The idea that the traditional journalism of The Sydney Morning Herald, The Age and the Financial Review has any qualitative similarity to the journalism produced by the Nine Network is like saying that a fillet of Wagu beef is qualitatively the same as a Big Mac.

-Eric Beecher, Crikey

 

The death of Fairfax has political consequences, not just journalistic ones. Without the kind of public platform for serious political conversation which they provided, our discourse can only lapse further into presidential politics. Into an environment where soundbites are more important than detail or policy (though some would argue we reached that point in 2001, with ‘stop the boats’). When the media doesn’t care to hold politicians to account, and with serious discussions reduced to the Quarterly Essay’s few thousand subscribers, our democratic environment must be diminished.

 

When the mainstream media doesn’t report politics seriously as a clash of ideas, those interested in them will find fringe outlets elsewhere. The Red Flag and the Green Left Weekly discuss ideas, as do Jordan Peterson and Sargon of Akkad.
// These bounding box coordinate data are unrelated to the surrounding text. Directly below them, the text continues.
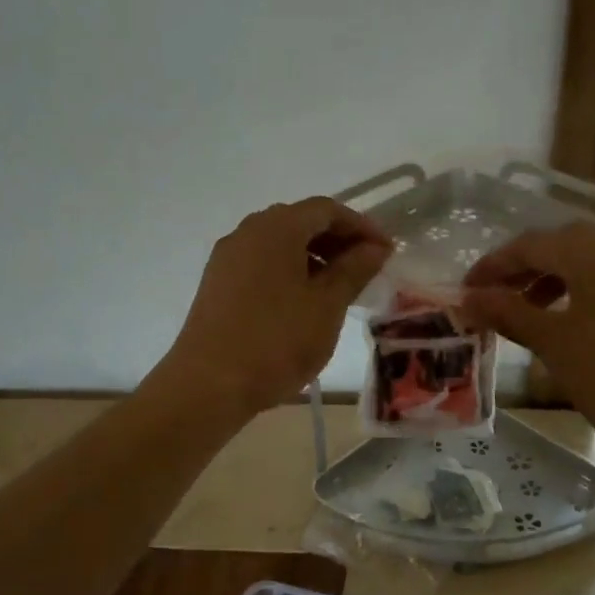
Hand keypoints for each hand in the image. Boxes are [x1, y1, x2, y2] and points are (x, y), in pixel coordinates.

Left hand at [155, 197, 391, 416]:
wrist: (208, 385)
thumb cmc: (276, 341)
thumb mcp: (327, 306)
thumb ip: (354, 270)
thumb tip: (374, 247)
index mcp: (276, 228)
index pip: (326, 210)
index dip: (361, 226)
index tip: (386, 252)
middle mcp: (247, 232)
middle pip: (300, 222)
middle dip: (337, 241)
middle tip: (366, 269)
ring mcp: (227, 258)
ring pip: (279, 245)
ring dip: (313, 258)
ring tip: (339, 290)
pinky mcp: (217, 284)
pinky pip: (261, 264)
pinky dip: (289, 272)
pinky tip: (304, 304)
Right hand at [460, 222, 594, 480]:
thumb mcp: (552, 343)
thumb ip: (507, 312)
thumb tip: (468, 299)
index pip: (530, 244)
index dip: (493, 266)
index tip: (466, 291)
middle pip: (561, 242)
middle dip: (522, 266)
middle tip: (493, 296)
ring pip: (589, 253)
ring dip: (552, 273)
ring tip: (527, 307)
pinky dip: (584, 280)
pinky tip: (568, 311)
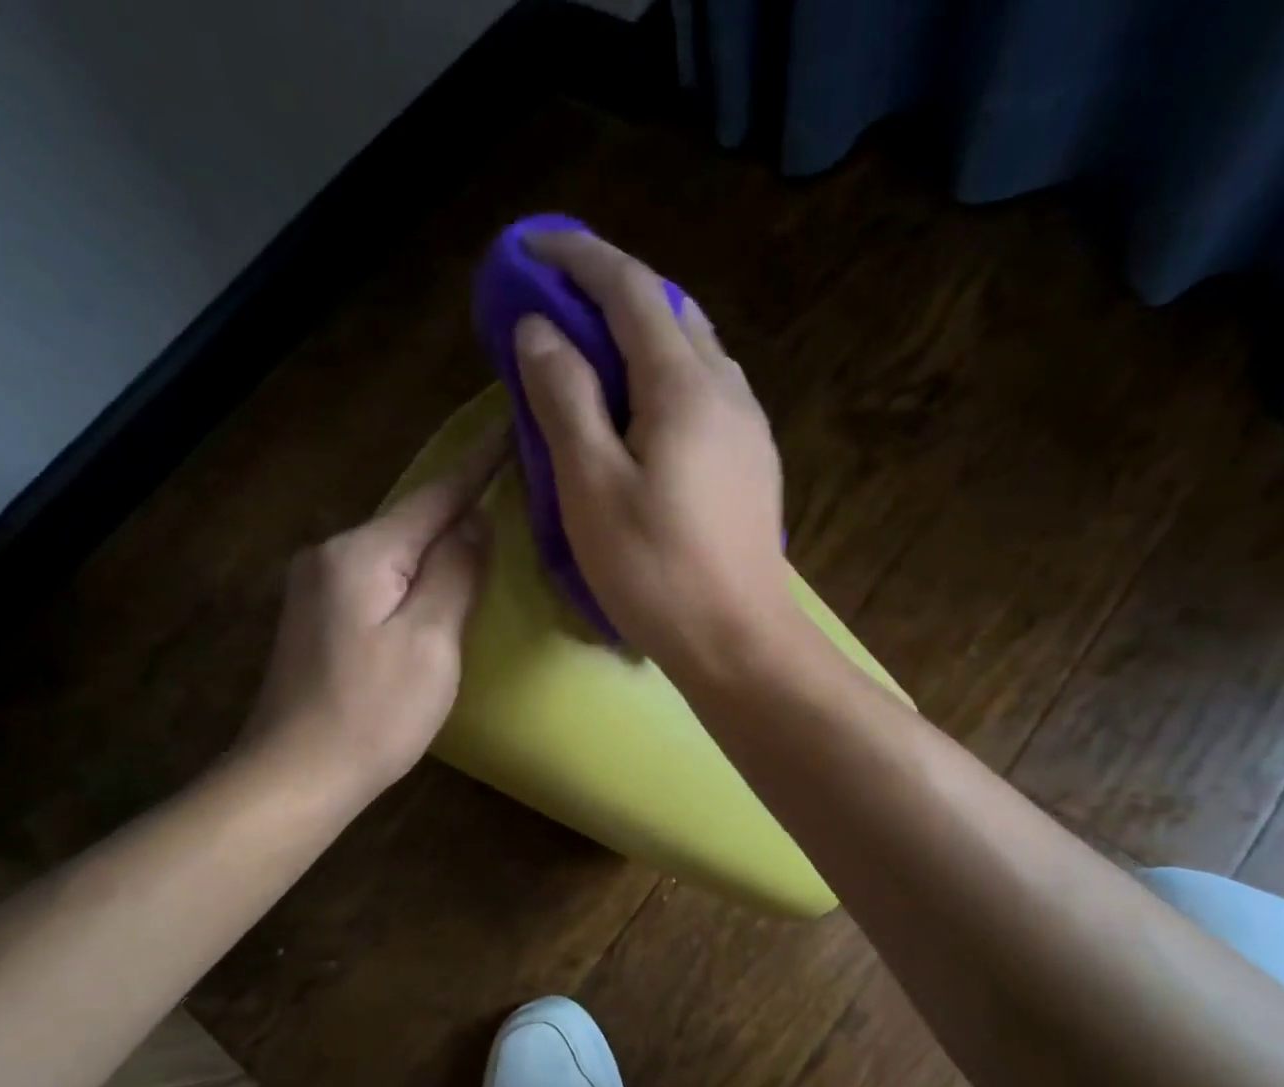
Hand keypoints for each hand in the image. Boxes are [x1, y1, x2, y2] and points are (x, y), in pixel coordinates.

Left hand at [237, 428, 503, 796]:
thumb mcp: (430, 641)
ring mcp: (317, 587)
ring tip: (484, 531)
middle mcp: (331, 555)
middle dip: (459, 506)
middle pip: (410, 521)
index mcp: (362, 554)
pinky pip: (377, 578)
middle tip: (512, 486)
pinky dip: (413, 574)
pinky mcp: (317, 618)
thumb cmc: (375, 711)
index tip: (512, 430)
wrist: (297, 774)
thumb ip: (455, 572)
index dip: (478, 466)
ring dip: (437, 543)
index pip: (434, 498)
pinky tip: (435, 582)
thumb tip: (476, 520)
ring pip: (394, 552)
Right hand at [512, 229, 794, 672]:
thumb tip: (541, 330)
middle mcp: (727, 389)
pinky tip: (644, 413)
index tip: (529, 246)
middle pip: (669, 312)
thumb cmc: (656, 572)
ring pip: (694, 352)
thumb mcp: (591, 487)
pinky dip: (667, 378)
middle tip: (558, 305)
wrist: (739, 641)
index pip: (630, 289)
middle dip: (611, 292)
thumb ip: (565, 399)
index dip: (578, 257)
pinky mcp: (754, 463)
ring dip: (643, 336)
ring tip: (596, 356)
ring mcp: (749, 427)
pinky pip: (708, 393)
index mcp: (684, 386)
The spectres at the edges of civil society will be empowered by the ceding of the political space to them. Perhaps if we had a left wing worth a damn this could be positive, but I fear it will only empower the nativist right. For the consequences one only needs to look at the US, where the politics has become entirely entertainment on Fox, CNN and similar cable news channels. The logical conclusion was reached there, where an entertainer as president is only too happy to push conspiracy theory and white nationalism.

 

The only remaining backstop for serious independent political reporting available to the general population is the ABC. While it too has suffered from lacerating cuts in recent years, the ABC remains capable of proper journalism. But faced with a hostile governing Liberal Party who have declared support for its privatisation, one wonders how long this last bastion can hold out. Its own editorial independence is under threat, its reporters cowed. As the market deserts serious journalism, the ABC must double down and hold firm.